Russia started the war with some 300 combat aircraft in Belarus and western Russia within range of Ukraine. Those and other aircraft pulled into the war have been flying about 80 strike sorties (individual flights) daily. Ukraine claims that 95 of those Russian aircraft have been lost, either shot down by air defenders or due to human error and technical problems. (Russia has moved additional aircraft from other bases to replenish most of its losses.)
The strikes inside major cities (Kyiv, Kharkiv, and Odessa) have not only been limited, but the retired U.S. Air Force officer points out that even when long-range aviation—Russian Tu-95 “Bear” bombers delivering cruise and hypersonic missiles —have flown strikes in western Ukraine, away from the battlefield, they have been directed at military targets.
And there has been strategic logic, at least in Russia’s view.
“They’ve been signaling,” the retired officer says. “Western airfields [at Lutsk, L’viv, and Ivano-Frankivsk] were hit because they were the most likely steppingstones for donated fighter aircraft coming in from Poland and eastern European countries. When those targets were prepped,” he adds, “there was also talk of a western no-fly zone where those [western] airfields might have been essential.
“And the so-called peacekeeper training ground [in Yaroviv] was hit because it was the place where the ‘international legion’ was to have trained,” the officer says. “Moscow even announced that.”
Russia, the DIA analyst adds, has also been careful not to cause escalation onto Belorussian or Russian territory, or to provoke NATO. Despite operating from Belarus, Russian ground and air operations have mostly been confined to the southeastern portion of the country. And the attacks in western Ukraine, have been careful to avoid NATO airspace. For example, the Ukrainian airbase at Lutsk, home to the 204th Aviation Wing and just 70 miles south of the Belarus, was attacked March 13th by long-range bombers. The missiles were launched from the south, from over the Black Sea. . . .

EXERCISE TASK 1 - In the account of Russia's air campaign in Ukraine, about how many strike sorties are Russian aircraft flying each day?
EXERCISE TASK 2 - Resume the account of Russia's air campaign in Ukraine, picking up right after its last sentence.
The data after this point has no role here.

DATASET SECTION -

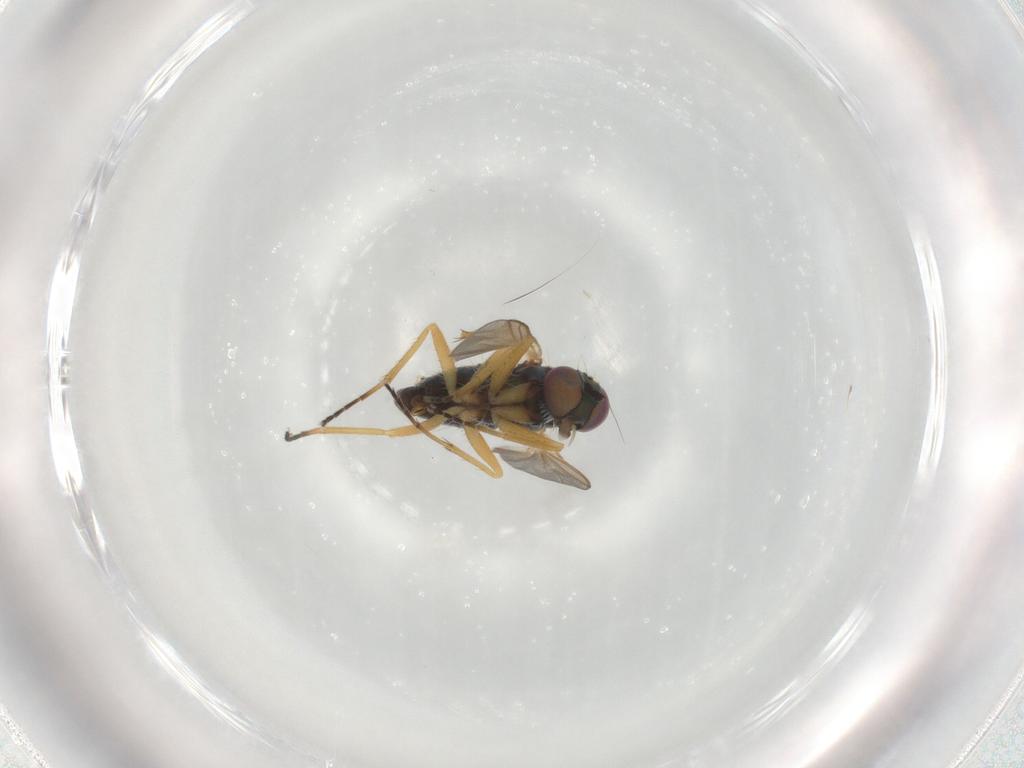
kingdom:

RESPONSE 1 - About 80 strike sorties daily.

RESPONSE 2 -
. . . . Evidence on the battlefield, where there has been grinding fight for territory—in Kharkiv, in the contested front line towns like Mariupol, Mikolaiiv, and Sumy in the east; and Chernihiv northeast of Kyiv—indicates that civilian deaths have been much higher where ground forces are operating.
Even though the majority of Russian airstrikes have taken place in these areas, the increased civilian harm is due to the use of artillery and multiple rocket launchers, not Russian air or long-range missile strikes.
“People are talking about Grozny [in Chechnya] and Aleppo [in Syria], and the razing of Ukrainian cities” a second retired U.S. Air Force senior officer tells Newsweek. “But even in the case of southern cities, where artillery and rockets are within range of populated centers, the strikes seem to be trying to target Ukrainian military units, many of which by necessity operating from inside urban areas.”
The officer requested anonymity because he is being privately briefed on the war by the Pentagon and is not authorized to speak to the news media.
He and the other analysts who spoke to Newsweek argue not only that the destruction is only a small fraction of what is possible, but also that they see a glimmer of hope in a fact-based analysis of what Russia has done.
“I was initially puzzled as to why more long-range missiles haven’t been sent into Kyiv and other major cities such as Odesa, and also why long-range aviation hasn’t been used more in strategic attacks,” says the second senior officer. “But then I had to shift to see the war through [Vladimir] Putin’s eyes.”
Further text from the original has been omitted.